To do: In the thread on converting PDFs, which program does Leslie say she uses for her small publishing imprint?

Text:
# Converting PDFs



## Leslie (Apr 7, 2008)

One of the endless questions that seem to be asked is, Can I convert PDFs to read on my Kindle? The answer is yes and no.

The *official* answer is no. PDFs are on supported as an experimental format for the Kindle. That said, plenty of folks, including me, have converted documents successfully.

The easiest way is to email the file to <name>@kindle.com. Make sure the wireless is on when you send it. If Amazon will convert it, it will show up on your home page in a minute or two. One time I did send a document and the conversion failed; I received an email saying that PDFs were not a supported file type.

Here's an example of a document that I sent. It converted nicely. There were a few funny typos but overall, it was fine and readable.










On the other hand, a physicist got in touch with me last week and asked me to do a test of an article from a physics journal. It was formatted in columns, with tables, figures, and formulae. Obviously, the result was not satisfactory.

















Note: you can tell which docs you have sent for conversion because they will have your email address (the address from which the doc was sent) in the space where the author's name usually is (I have blanked it out in the first example). As far as I know, there is no way to change this.

The other option is to download Mobipocket Creator and convert the file yourself but even that is not guaranteed. Yes, the document will convert but it might not be something you are able to read. For example, here is an obituary from the New York Times:

The headline, picture, and little summary paragraph (shown here) all came out okay, one page each:










but the actual obituary looks like this!










Here is an example of a file that converted nicely. Note that when you use Mobipocket Creator, you can insert the author's name so it will show up in the right place:










So, like I said...PDFs can be hit or miss. The less complex the document, the more likely you are to be successful, but there are no guarantees that that statement is universally true.

Leslie


----------



## Betsy the Quilter (Oct 27, 2008)

Leslie--

I've been curious on what "real" publishers do to make Kindle versions of books.  Surely they're not using MobiCreator?

Betsy


----------



## Jeff (Oct 28, 2008)

Betsy the Quilter said:


> Leslie--
> 
> I've been curious on what "real" publishers do to make Kindle versions of books. Surely they're not using MobiCreator?
> 
> Betsy


You're talking to the expert, Betsy.

Leslie is a "real" publisher and her Amazon Kindle FAQ co-author is an expert on publishing for the Kindle.

Jeff


----------



## chynared21 (Oct 28, 2008)

*Thanks for the screen shot comparisons Leslie.

I've had a couple of simple things converted and they've come out fine. I'd imagine that any complicated documents would come out like mumbo jumbo *


----------



## Betsy the Quilter (Oct 27, 2008)

Jeff said:


> You're talking to the expert, Betsy.
> 
> Leslie is a "real" publisher and her Amazon Kindle FAQ co-author is an expert on publishing for the Kindle.
> 
> Jeff


Wow, I knew she was an author, didn't realize she was a publisher! Sounds like I should be able to get some good info!

Betsy


----------



## Leslie (Apr 7, 2008)

Betsy the Quilter said:


> Wow, I knew she was an author, didn't realize she was a publisher! Sounds like I should be able to get some good info!
> 
> Betsy


I have a small publishing imprint and yes, I use Mobipocket Creator, believe it or not!

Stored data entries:
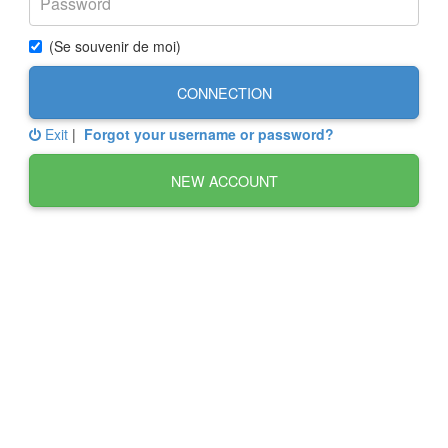
(Se souvenir de moi)
CONNECTION
Exit
|
Forgot your username or password?
NEW ACCOUNT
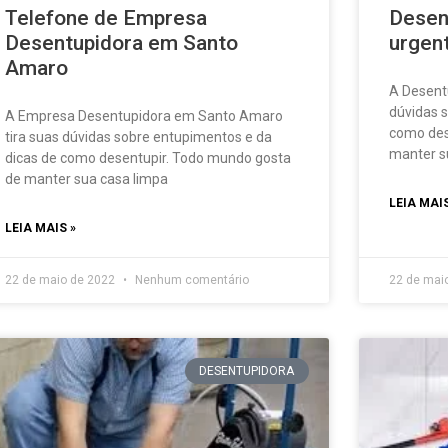
Telefone de Empresa
Desen
Desentupidora em Santo
urgen
Amaro
A Desentu
dúvidas 
A Empresa Desentupidora em Santo Amaro
como des
tira suas dúvidas sobre entupimentos e da
manter s
dicas de como desentupir. Todo mundo gosta
de manter sua casa limpa
LEIA MAIS
LEIA MAIS »
22 de maio de 2022
Nenhum comentário
22 de mai
DESENTUPIDORA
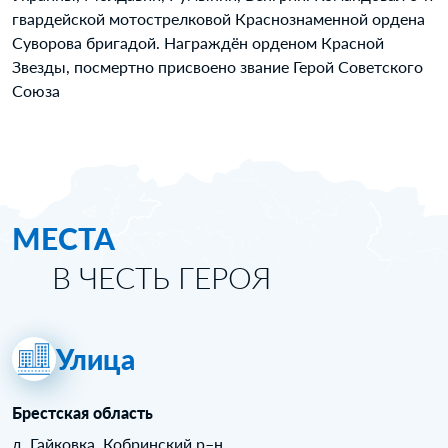
гвардейской мотострелковой Краснознаменной ордена
Суворова бригадой. Награждён орденом Красной
Звезды, посмертно присвоено звание Герой Советского
Союза
МЕСТА
В ЧЕСТЬ ГЕРОЯ
Улица
Брестская область
д. Гайковка, Кобринский р–н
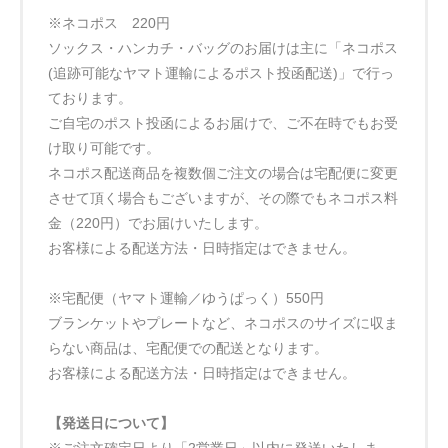
※ネコポス 220円
ソックス・ハンカチ・バッグのお届けは主に「ネコポス
(追跡可能なヤマト運輸によるポスト投函配送)」で行っ
ております。
ご自宅のポスト投函によるお届けで、ご不在時でもお受
け取り可能です。
ネコポス配送商品を複数個ご注文の場合は宅配便に変更
させて頂く場合もございますが、その際でもネコポス料
金（220円）でお届けいたします。
お客様による配送方法・日時指定はできません。
※宅配便（ヤマト運輸／ゆうぱっく）550円
ブランケットやプレートなど、ネコポスのサイズに収ま
らない商品は、宅配便での配送となります。
お客様による配送方法・日時指定はできません。
【発送日について】
※ご注文確定日より「2営業日」以内に発送いたしま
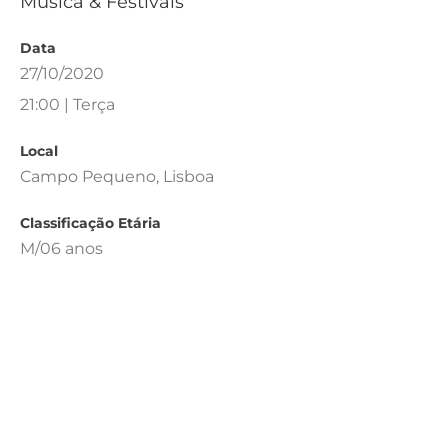
Música & Festivais
Data
27/10/2020
21:00 | Terça
Local
Campo Pequeno, Lisboa
Classificação Etária
M/06 anos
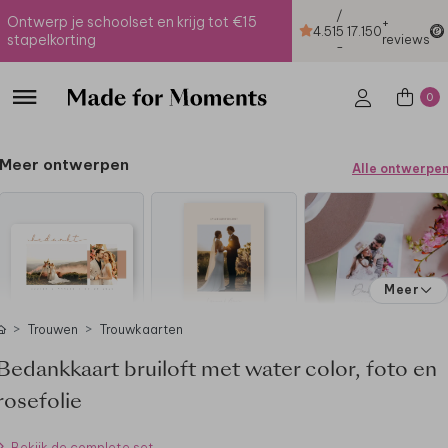
/
Ontwerp je schoolset en krijg tot €15
+
4.51
5
17.150
stapelkorting
reviews
-
0
Meer ontwerpen
Alle ontwerpe
Meer
Trouwen
Trouwkaarten
Bedankkaart bruiloft met water color, foto en
rosefolie
Bekijk de complete set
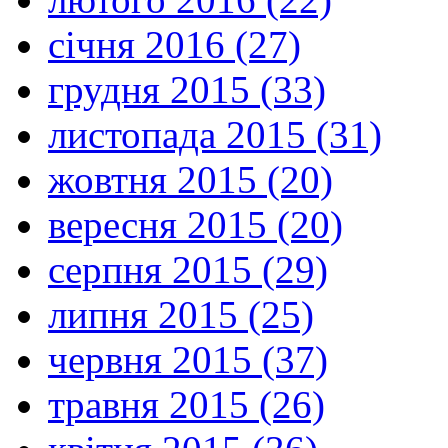
січня 2016 (27)
грудня 2015 (33)
листопада 2015 (31)
жовтня 2015 (20)
вересня 2015 (20)
серпня 2015 (29)
липня 2015 (25)
червня 2015 (37)
травня 2015 (26)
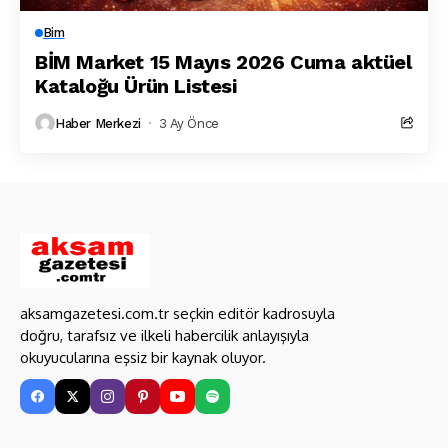
Bim
BİM Market 15 Mayıs 2026 Cuma aktüel
Kataloğu Ürün Listesi
Haber Merkezi
3 Ay Önce
aksamgazetesi.com.tr seçkin editör kadrosuyla
doğru, tarafsız ve ilkeli habercilik anlayışıyla
okuyucularına eşsiz bir kaynak oluyor.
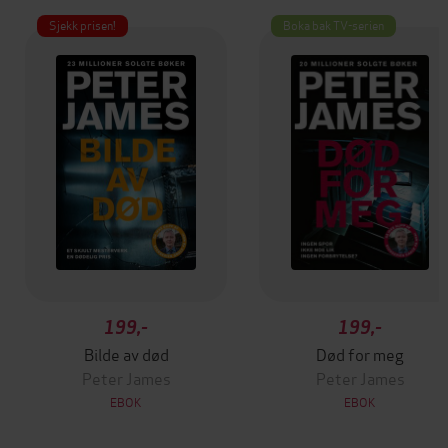
Sjekk prisen!
Boka bak TV-serien
199,-
199,-
Bilde av død
Død for meg
Peter James
Peter James
EBOK
EBOK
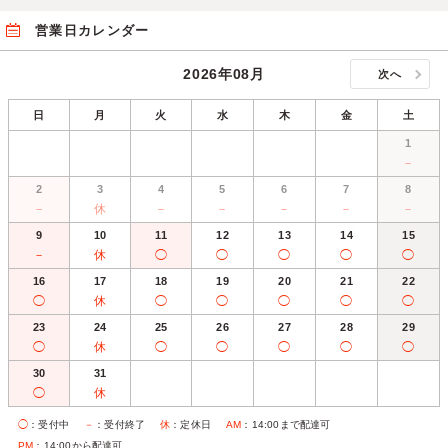
営業日カレンダー
2026年08月
次へ
日
月
火
水
木
金
土
1
－
2
3
4
5
6
7
8
－
休
－
－
－
－
－
9
10
11
12
13
14
15
－
休
◯
◯
◯
◯
◯
16
17
18
19
20
21
22
◯
休
◯
◯
◯
◯
◯
23
24
25
26
27
28
29
◯
休
◯
◯
◯
◯
◯
30
31
◯
休
◯
：受付中
－
：受付終了
休
：定休日
AM
：14:00まで配達可
PM
：14:00から配達可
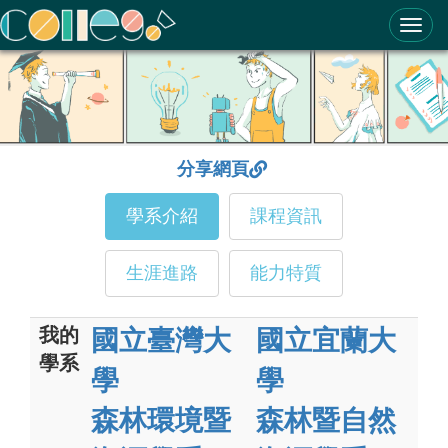
ColleGo! 大學選才與高中育才輔助系統
分享網頁
學系介紹
課程資訊
生涯進路
能力特質
我的
國立臺灣大
國立宜蘭大
學系
學
學
森林環境暨
森林暨自然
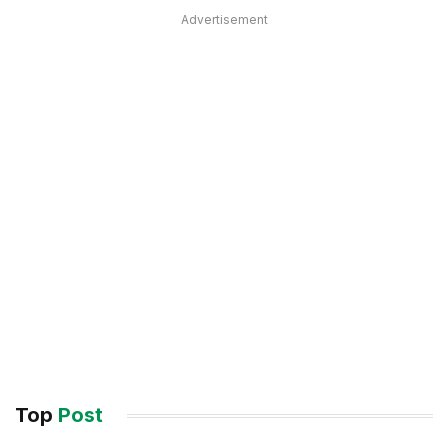
Advertisement
Top
Post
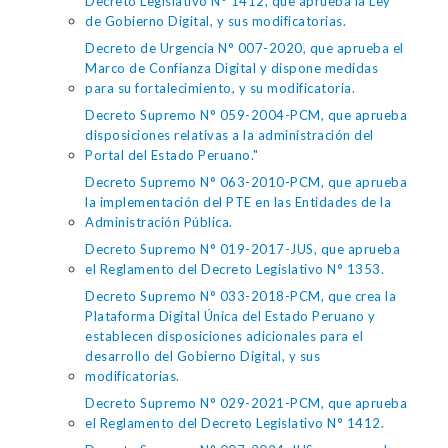
Decreto Legislativo N° 1412, que aprueba la Ley
de Gobierno Digital, y sus modificatorias.
Decreto de Urgencia N° 007-2020, que aprueba el
Marco de Confianza Digital y dispone medidas
para su fortalecimiento, y su modificatoria.
Decreto Supremo N° 059-2004-PCM, que aprueba
disposiciones relativas a la administración del
Portal del Estado Peruano."
Decreto Supremo N° 063-2010-PCM, que aprueba
la implementación del PTE en las Entidades de la
Administración Pública.
Decreto Supremo N° 019-2017-JUS, que aprueba
el Reglamento del Decreto Legislativo N° 1353.
Decreto Supremo N° 033-2018-PCM, que crea la
Plataforma Digital Única del Estado Peruano y
establecen disposiciones adicionales para el
desarrollo del Gobierno Digital, y sus
modificatorias.
Decreto Supremo N° 029-2021-PCM, que aprueba
el Reglamento del Decreto Legislativo N° 1412.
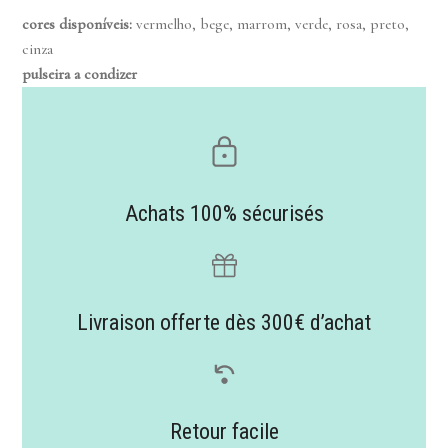
cores disponíveis
:
vermelho, bege, marrom, verde, rosa, preto,
cinza
pulseira a condizer
Achats 100% sécurisés
Livraison offerte dès 300€ d’achat
Retour facile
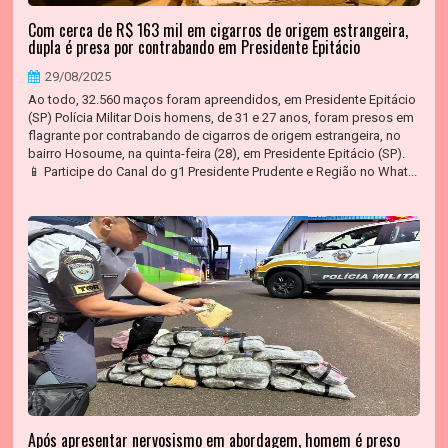
Com cerca de R$ 163 mil em cigarros de origem estrangeira,
dupla é presa por contrabando em Presidente Epitácio
29/08/2025
Ao todo, 32.560 maços foram apreendidos, em Presidente Epitácio
(SP) Polícia Militar Dois homens, de 31 e 27 anos, foram presos em
flagrante por contrabando de cigarros de origem estrangeira, no
bairro Hosoume, na quinta-feira (28), em Presidente Epitácio (SP).
📱 Participe do Canal do g1 Presidente Prudente e Região no What...
Após apresentar nervosismo em abordagem, homem é preso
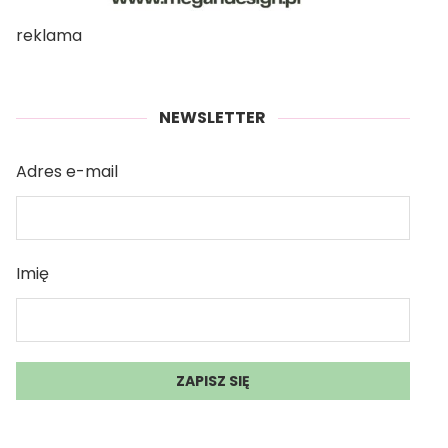
reklama
NEWSLETTER
Adres e-mail
Imię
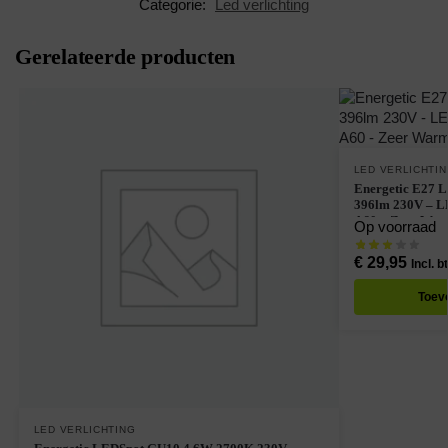
Categorie:
Led verlichting
Gerelateerde producten
LED VERLICHTI
Energetic E27 
396lm 230V – L
A60 – Zeer Warm
Op voorraad
€
29,95
Incl. b
Toev
LED VERLICHTING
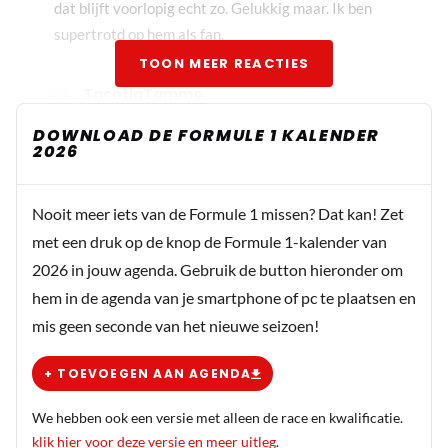
dat blijft voorlopig echt zo. Gelukkig maar. Ik ben
supertrotd op hem als fan.
TOON MEER REACTIES
TachtigTammo
PLUS
28 oktober 2023 12:32
DOWNLOAD DE FORMULE 1 KALENDER
Ik las ergens dat Lewis denkt te kunnen winnen in
2026
Mexico en Brazilië. Ik weet niet wat erger is. Dat van
Lewis begint zo langzamerhand op zelfkastijding te
Nooit meer iets van de Formule 1 missen? Dat kan! Zet
lijken.
met een druk op de knop de Formule 1-kalender van
2026 in jouw agenda. Gebruik de button hieronder om
MonsterEnergie
hem in de agenda van je smartphone of pc te plaatsen en
28 oktober 2023 16:31
mis geen seconde van het nieuwe seizoen!
Het gaat hier nergens over Lewis
+ TOEVOEGEN AAN AGENDA
TachtigTammo
PLUS
29 oktober 2023 06:47
We hebben ook een versie met alleen de race en kwalificatie.
Onjuist het gaat hier over meerdere coureurs
klik hier voor deze versie en meer uitleg
.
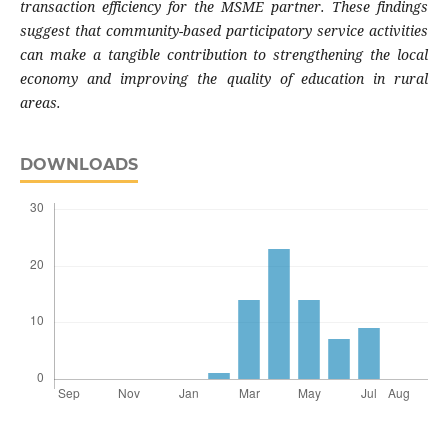
transaction efficiency for the MSME partner. These findings
suggest that community-based participatory service activities
can make a tangible contribution to strengthening the local
economy and improving the quality of education in rural
areas.
DOWNLOADS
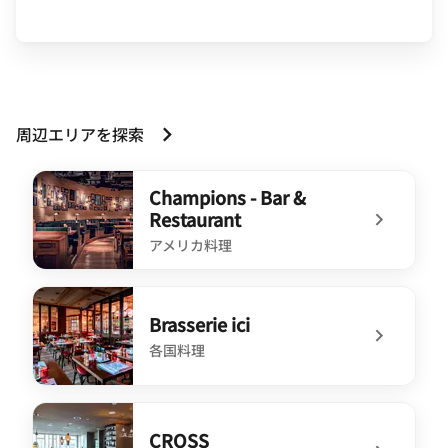
周辺エリアを探索
Champions - Bar &
Restaurant
アメリカ料理
undefined Champions - Bar & Restaurant
Brasserie ici
各国料理
undefined Brasserie ici
CROSS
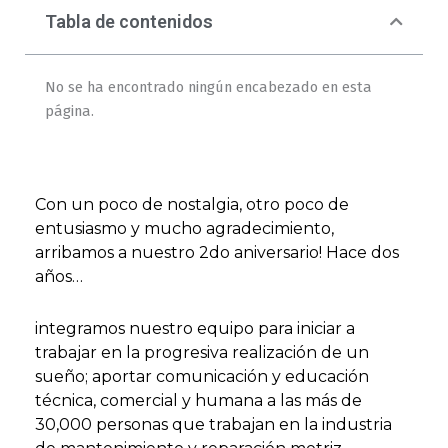
Tabla de contenidos
No se ha encontrado ningún encabezado en esta
página.
Con un poco de nostalgia, otro poco de
entusiasmo y mucho agradecimiento,
arribamos a nuestro 2do aniversario! Hace dos
años…
integramos nuestro equipo para iniciar a
trabajar en la progresiva realización de un
sueño; aportar comunicación y educación
técnica, comercial y humana a las más de
30,000 personas que trabajan en la industria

Expected output: Mobipocket Creator.